Task item:
The lines to copy are those with "knee" in them. Pull each one from the entries below.

Available records:
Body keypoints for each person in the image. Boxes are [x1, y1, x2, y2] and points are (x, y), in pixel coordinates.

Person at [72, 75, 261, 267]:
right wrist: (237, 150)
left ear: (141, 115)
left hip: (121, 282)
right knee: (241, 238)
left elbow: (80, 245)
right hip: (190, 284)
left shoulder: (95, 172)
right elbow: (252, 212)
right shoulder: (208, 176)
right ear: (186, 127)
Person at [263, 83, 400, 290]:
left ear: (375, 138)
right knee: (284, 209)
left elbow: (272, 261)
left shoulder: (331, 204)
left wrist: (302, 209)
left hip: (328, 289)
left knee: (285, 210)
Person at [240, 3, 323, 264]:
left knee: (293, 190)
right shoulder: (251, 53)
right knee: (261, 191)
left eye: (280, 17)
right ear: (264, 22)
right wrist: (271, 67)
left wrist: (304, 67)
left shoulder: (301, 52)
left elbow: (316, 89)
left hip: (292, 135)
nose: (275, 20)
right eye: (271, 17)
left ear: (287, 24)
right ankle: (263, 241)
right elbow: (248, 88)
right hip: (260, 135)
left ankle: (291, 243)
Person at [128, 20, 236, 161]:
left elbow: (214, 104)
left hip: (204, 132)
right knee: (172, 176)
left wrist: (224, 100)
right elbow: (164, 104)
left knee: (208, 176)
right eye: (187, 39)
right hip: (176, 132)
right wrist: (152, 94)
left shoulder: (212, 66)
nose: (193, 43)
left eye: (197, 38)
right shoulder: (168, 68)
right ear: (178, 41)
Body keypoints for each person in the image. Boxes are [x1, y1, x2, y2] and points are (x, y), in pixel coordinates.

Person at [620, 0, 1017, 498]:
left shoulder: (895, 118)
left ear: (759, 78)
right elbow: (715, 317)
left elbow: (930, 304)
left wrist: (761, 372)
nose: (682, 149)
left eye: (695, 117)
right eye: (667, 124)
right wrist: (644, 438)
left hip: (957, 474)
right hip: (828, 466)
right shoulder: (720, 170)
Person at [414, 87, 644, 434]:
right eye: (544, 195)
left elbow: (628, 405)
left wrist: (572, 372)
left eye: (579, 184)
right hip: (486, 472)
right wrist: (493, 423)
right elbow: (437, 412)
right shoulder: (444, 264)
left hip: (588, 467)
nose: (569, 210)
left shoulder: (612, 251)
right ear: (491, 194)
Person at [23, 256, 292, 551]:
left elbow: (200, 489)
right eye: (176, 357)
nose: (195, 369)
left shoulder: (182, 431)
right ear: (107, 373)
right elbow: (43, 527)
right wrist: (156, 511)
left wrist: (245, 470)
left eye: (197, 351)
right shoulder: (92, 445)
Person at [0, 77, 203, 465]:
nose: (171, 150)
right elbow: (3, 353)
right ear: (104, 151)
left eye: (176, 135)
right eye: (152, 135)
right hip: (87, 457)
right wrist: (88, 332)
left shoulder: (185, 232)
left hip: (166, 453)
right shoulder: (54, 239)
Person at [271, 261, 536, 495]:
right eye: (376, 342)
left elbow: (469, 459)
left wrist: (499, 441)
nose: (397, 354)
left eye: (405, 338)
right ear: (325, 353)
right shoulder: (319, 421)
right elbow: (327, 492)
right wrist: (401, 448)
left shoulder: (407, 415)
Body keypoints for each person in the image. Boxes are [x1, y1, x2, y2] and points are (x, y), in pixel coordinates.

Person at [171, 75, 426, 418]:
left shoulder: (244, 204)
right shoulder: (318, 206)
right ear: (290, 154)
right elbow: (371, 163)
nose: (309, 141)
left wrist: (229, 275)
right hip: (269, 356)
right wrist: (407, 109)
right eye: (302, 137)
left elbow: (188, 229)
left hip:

Exercise answer:
right knee: (241, 238)
right knee: (284, 209)
left knee: (285, 210)
left knee: (293, 190)
right knee: (261, 191)
right knee: (172, 176)
left knee: (208, 176)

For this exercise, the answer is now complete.